Rotavirus vaccine withdrawal in the United States

25 Jan
2012

Rotavirus vaccine withdrawal in the United States: The role of postmarketing surveillance

n August 31, 1998, Rotashield (Wyeth Laboratories, Marietta, Pennsylvania) was licensed by the United States Food and Drug Administration for oral administration to infants at two, four and six months of age in the United States. This product is a live, attenuated rhesus rotavirus- based tetravalent vaccine (RRV-TV). Each dose of vaccine contains 1X105 plaque forming units of each of four strains: one is a rhesus rotavirus strain with human serotype 3 specificity, and the three other strains are single gene human-rhesus reassortants that contain the human gene for serotype 1, 2 and 4 antigens, respectively, along with other genes from the parent rhesus rotavirus strain. Shortly following licensure of the vaccine in the United States, the Advisory Committee on Immunization Practices (ACIP) recommended routine im-munization with three oral doses of RRV-TV for infants at age two, four and six months of age for the prevention of rotavirus disease in the United States. The rationale for recommending use of the vaccine was the following.

• The rate of illness due to rotavirus among children in the United States is quite high.
• Although the implementation of oral rehydration programs to prevent dehydration has reduced to a great extent mortality due to diarrhea-associated disease in the United States, rotavirus continues to cause significant morbidity particularly in terms of hospitalizations.
• Trials of RRV-TV vaccine in the United States, Finland and Venezuela showed efficacy rates of approximately 80% for the prevention of severe disease and of 48% to 68% against all rotavirus induced diarrheal episodes.
• Prelicensure clinical trials data suggested that the vaccine was quite safe. Excess fever, decreased appetite, irritability and decreased activity were reported after the first dose of the vaccine. Only one study suggested an increased rate of diarrhea after the first dose of vaccine compared with placebo recipients. There was no statistically significant difference between vaccinees and placebo recipients in the rate of intussusception (five of 10,000 recipients of any reassortant vaccine versus one of 4632 placebo recipients).

The American Academy of Pediatrics also recommended RRV-TV for use in infants two, four and six months of age for prevention of rotavirus disease. However, it stated that “routine implementation of this recommendation will require reconciliation of related economic issues”.
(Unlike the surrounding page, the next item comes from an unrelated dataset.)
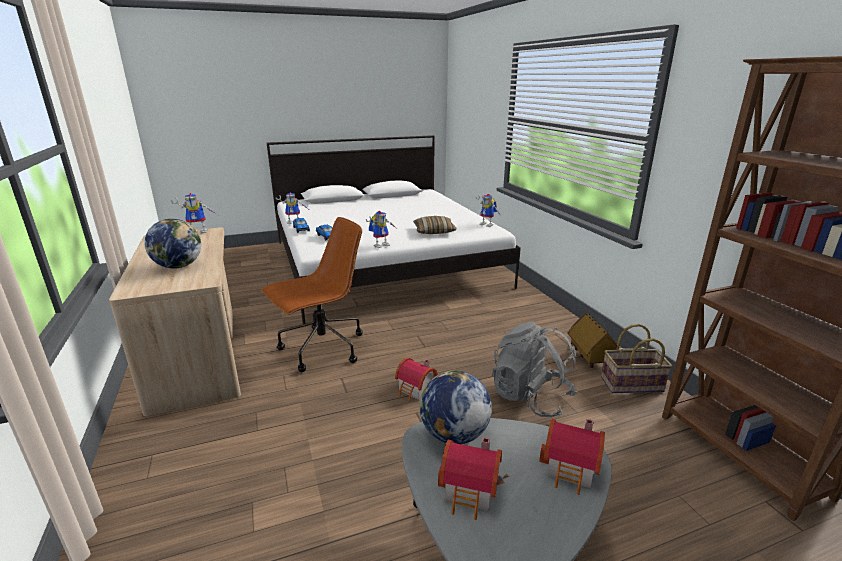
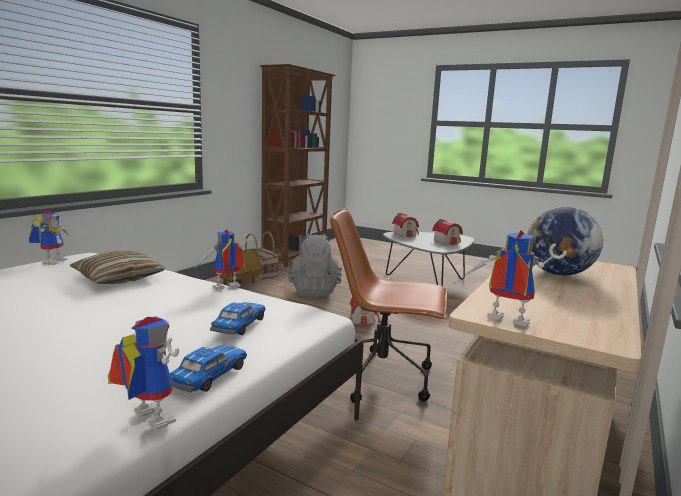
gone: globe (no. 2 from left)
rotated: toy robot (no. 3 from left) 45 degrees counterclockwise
From September 1, 1998 to July 7, 1999, 15 cases of intus-susception among infants who had received RRV-TV were re-ported to the Vaccine Adverse Event Reporting System (VAERS) (12). Of the 15 infants, 11 developed intussusception following the first of the three dose series and 12 developed the symptoms within one week of receiving any dose of RRV-TV. Intussusception was confirmed radiographically in all 15 patients. Eight infants required surgical reduction, and one required resection of 18 cm of the distal ileum and proximal colon. Histopathological examination of the distal ileum indicated a lymphoid hyperplasia and ischemic necrosis. All infants recovered. The median age of the patients was three months, and reports were received from seven states. Based on prevaccine data on the incidence of intussusception in the United States and based on vaccine distribution data, 14.7 cases of intussusception were to be expected within one week of receipt of rotavirus vaccine due to temporal association without causation. However, in light of under-reporting of vaccine-associated adverse effects, these data suggested an increased risk of intussusception following rotavirus vaccination. In addition, surveillance data from the Northern California Kaiser Permanente Health Maintenance Organization and from the states of Tennessee and Minnesota also showed a trend towards the increased risk of intussusception following receipt of rotavirus vaccine. Although none of these findings were found to be conclusive, the consistency of the findings from the three data sources raised strong concerns. Based on these concerns, the Centers for Disease Control and Prevention (Atlanta, Georgia) recommended postponing administration of RRV-TV to children scheduled to receive the vaccine at least until November 1999. The manufacturer in consultation with the Food and Drug Administration voluntarily ceased further distribution of the vaccine.